## REQUIRED WORK
What you write should be the line containing "513C103 526 135" followed by every line after it to the end of the listing, exactly as given, and nothing more.

## LISTED RECORDS

-*-

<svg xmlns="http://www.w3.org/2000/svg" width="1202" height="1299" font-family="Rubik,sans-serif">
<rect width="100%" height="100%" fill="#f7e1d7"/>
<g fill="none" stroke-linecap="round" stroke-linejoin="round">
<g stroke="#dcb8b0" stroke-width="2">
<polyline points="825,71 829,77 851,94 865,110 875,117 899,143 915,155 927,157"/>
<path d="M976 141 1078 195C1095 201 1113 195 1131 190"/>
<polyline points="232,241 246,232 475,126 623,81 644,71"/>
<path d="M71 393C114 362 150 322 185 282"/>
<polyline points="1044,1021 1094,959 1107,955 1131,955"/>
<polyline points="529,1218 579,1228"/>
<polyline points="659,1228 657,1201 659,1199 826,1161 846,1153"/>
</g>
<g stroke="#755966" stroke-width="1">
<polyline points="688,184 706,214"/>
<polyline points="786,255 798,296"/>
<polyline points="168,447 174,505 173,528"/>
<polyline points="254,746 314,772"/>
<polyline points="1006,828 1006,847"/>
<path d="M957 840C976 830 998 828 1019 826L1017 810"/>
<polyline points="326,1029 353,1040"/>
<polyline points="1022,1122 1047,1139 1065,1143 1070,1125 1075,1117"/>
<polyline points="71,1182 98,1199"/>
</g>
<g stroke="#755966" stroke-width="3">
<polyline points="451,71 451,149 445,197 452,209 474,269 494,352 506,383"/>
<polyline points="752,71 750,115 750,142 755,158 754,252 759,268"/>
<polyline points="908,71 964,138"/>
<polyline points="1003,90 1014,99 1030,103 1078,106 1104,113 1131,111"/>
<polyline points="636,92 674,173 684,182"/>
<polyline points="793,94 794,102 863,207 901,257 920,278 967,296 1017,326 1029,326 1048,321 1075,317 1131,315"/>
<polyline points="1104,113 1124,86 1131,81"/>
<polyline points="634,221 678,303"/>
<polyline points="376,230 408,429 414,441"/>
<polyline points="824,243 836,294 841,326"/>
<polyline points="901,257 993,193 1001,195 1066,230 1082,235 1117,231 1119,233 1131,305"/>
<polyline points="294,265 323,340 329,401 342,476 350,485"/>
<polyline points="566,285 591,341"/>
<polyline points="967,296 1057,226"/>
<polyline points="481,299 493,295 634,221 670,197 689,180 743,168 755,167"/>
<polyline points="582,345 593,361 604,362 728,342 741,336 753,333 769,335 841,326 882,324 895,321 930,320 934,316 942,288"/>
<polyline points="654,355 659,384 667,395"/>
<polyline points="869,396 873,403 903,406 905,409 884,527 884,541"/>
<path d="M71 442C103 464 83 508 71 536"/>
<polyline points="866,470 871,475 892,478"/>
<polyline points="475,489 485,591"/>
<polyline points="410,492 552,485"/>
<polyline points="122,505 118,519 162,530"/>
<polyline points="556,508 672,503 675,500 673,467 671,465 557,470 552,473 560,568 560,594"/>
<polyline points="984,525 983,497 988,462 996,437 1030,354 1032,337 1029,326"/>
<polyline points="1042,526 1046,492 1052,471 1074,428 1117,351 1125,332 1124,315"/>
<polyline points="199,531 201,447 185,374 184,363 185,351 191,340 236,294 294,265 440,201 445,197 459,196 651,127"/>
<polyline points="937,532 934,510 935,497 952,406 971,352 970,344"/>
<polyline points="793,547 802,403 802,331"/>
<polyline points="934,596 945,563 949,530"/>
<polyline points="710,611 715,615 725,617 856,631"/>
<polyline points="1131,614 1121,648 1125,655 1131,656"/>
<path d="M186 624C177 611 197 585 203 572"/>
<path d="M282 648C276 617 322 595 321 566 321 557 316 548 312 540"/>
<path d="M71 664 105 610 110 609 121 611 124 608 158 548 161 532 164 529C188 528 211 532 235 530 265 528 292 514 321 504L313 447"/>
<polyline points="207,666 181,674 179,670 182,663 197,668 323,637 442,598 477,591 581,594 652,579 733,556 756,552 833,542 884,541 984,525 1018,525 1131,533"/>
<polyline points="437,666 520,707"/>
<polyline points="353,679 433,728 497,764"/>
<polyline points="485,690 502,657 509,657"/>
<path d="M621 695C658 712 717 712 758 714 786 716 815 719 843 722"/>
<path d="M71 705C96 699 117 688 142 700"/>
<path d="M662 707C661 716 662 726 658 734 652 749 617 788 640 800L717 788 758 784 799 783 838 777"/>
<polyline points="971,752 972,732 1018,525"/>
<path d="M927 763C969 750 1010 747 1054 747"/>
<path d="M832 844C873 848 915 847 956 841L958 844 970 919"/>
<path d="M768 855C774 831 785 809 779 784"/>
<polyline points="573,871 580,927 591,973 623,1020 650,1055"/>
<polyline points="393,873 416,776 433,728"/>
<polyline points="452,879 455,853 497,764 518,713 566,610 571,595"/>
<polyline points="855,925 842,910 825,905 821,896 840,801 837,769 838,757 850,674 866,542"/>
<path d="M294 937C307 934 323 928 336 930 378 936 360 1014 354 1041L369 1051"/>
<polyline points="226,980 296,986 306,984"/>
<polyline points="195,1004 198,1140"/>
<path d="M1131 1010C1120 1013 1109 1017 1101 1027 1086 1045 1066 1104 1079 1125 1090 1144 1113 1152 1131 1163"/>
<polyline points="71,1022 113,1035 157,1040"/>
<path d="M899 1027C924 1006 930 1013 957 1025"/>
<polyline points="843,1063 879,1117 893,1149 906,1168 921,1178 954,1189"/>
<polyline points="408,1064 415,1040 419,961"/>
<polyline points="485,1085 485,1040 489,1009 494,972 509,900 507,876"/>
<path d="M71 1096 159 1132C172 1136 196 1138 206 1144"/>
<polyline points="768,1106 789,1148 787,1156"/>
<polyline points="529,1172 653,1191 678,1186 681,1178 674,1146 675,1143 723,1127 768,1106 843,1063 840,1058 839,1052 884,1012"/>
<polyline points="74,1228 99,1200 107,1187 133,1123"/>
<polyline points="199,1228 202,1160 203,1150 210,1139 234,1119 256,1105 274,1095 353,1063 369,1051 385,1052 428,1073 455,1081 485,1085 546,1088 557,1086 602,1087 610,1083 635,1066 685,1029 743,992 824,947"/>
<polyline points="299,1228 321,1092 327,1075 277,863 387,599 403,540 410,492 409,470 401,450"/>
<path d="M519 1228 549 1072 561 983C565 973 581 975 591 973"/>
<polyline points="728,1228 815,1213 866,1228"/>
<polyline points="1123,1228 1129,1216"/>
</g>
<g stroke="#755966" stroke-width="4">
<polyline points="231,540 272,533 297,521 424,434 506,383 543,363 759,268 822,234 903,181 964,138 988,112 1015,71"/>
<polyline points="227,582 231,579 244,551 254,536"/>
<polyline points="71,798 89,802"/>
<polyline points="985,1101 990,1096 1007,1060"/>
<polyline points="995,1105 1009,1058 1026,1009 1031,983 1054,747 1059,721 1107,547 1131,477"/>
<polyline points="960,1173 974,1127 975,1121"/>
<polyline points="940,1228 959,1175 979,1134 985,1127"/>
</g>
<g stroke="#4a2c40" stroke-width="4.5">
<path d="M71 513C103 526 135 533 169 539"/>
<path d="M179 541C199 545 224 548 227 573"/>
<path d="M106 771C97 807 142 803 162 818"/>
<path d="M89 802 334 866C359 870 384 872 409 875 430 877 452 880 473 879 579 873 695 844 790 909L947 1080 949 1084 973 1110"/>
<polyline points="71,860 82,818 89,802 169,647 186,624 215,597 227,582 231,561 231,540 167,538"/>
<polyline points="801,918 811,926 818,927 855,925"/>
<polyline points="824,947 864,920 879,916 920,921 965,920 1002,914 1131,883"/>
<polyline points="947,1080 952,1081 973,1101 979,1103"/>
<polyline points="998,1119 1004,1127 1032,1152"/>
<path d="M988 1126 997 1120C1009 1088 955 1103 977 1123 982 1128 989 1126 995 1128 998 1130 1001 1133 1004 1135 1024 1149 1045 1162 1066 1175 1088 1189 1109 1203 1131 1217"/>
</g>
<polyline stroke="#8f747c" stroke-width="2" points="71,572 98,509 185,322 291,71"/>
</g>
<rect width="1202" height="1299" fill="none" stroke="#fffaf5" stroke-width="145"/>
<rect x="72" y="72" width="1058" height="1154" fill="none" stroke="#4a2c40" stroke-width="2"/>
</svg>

-*-

## YOUR SOLUTION
<path d="M71 513C103 526 135 533 169 539"/>
<path d="M179 541C199 545 224 548 227 573"/>
<path d="M106 771C97 807 142 803 162 818"/>
<path d="M89 802 334 866C359 870 384 872 409 875 430 877 452 880 473 879 579 873 695 844 790 909L947 1080 949 1084 973 1110"/>
<polyline points="71,860 82,818 89,802 169,647 186,624 215,597 227,582 231,561 231,540 167,538"/>
<polyline points="801,918 811,926 818,927 855,925"/>
<polyline points="824,947 864,920 879,916 920,921 965,920 1002,914 1131,883"/>
<polyline points="947,1080 952,1081 973,1101 979,1103"/>
<polyline points="998,1119 1004,1127 1032,1152"/>
<path d="M988 1126 997 1120C1009 1088 955 1103 977 1123 982 1128 989 1126 995 1128 998 1130 1001 1133 1004 1135 1024 1149 1045 1162 1066 1175 1088 1189 1109 1203 1131 1217"/>
</g>
<polyline stroke="#8f747c" stroke-width="2" points="71,572 98,509 185,322 291,71"/>
</g>
<rect width="1202" height="1299" fill="none" stroke="#fffaf5" stroke-width="145"/>
<rect x="72" y="72" width="1058" height="1154" fill="none" stroke="#4a2c40" stroke-width="2"/>
</svg>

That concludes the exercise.